The survey asked about eight possible threats. While the level and focus of concern varies by region and country, ISIS and climate change clearly emerge as the most frequently cited security risks across the 38 countries polled, Pew says in its report Thursday.
ISIS is named as the top threat in a total of 18 countries surveyed – mostly concentrated in Europe, the Middle East, Asia and the United States. A substantial number of these countries have endured deadly terrorist attacks claimed by the Islamic militant group.
In 13 countries, mostly in Latin America and Africa, publics identify global climate change as the topmost threat. It is the second-ranked concern in many other countries polled.
Cyberattacks from other countries and the condition of the global economy are named as major threats by global medians of 51 percent each. Cyberattacks are the top concern in Japan and second-highest concern in places such as the U.S., Germany and the UK, where there have been a number of high-profile attacks of this type in recent months, Pew says.
People in Greece and Venezuela view the health of the international economy as the leading threat to their countries, perhaps reflecting these nations’ economic struggles in recent years.
Many countries surveyed in the Middle East and Latin America name economic turmoil as their second-greatest concern.

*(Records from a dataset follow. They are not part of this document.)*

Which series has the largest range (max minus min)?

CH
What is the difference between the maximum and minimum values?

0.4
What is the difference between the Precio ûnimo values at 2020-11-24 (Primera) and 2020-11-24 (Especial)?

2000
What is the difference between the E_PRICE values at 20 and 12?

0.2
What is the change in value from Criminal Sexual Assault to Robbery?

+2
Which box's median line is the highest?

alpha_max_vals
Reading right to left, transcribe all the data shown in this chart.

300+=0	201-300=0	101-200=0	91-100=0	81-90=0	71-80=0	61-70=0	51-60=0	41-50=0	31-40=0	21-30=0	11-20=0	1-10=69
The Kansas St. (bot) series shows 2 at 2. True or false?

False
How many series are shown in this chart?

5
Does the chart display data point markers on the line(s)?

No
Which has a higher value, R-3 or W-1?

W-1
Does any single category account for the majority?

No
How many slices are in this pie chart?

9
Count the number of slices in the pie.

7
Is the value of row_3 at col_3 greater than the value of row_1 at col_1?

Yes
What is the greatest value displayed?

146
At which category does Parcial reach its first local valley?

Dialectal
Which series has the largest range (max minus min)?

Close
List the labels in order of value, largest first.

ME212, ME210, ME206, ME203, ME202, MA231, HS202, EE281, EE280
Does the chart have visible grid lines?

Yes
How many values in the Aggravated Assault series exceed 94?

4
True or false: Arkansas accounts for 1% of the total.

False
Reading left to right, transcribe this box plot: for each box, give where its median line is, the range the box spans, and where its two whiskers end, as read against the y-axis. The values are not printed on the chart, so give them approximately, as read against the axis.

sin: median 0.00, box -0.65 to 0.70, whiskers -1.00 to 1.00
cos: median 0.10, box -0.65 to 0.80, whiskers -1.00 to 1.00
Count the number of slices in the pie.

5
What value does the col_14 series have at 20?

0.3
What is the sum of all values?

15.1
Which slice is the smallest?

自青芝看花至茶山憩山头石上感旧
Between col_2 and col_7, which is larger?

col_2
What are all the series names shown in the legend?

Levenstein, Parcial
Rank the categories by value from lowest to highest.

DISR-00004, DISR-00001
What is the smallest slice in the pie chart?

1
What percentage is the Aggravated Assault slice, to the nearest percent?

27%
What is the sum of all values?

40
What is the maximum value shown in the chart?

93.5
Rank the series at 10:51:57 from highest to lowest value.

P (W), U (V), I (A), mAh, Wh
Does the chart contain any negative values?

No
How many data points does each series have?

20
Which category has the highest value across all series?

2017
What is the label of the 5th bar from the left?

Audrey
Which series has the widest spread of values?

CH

The influx of refugees, which was of particular concern in Europe in 2016, is seen as a major threat by a median of 39 percent across the 38 countries. It is the top threat in only one country, however: Hungary.
Globally, a median of about one-third view the power and influence of the U.S., Russia or China as a major threat. America’s influence is a top concern in Turkey. And in South Korea and Vietnam, eight-in-ten or more name China’s power and influence as a major threat. Meanwhile, among the countries surveyed, fears of Russia are most acute in Poland.
Results for the survey are based on telephone and face-to-face interviews conducted under the direction of D3 Systems Inc., ORB International, Princeton Survey Research Associates International, Kantar Public UK and Voices! Research & Consultancy. The results are based on national samples, unless otherwise noted.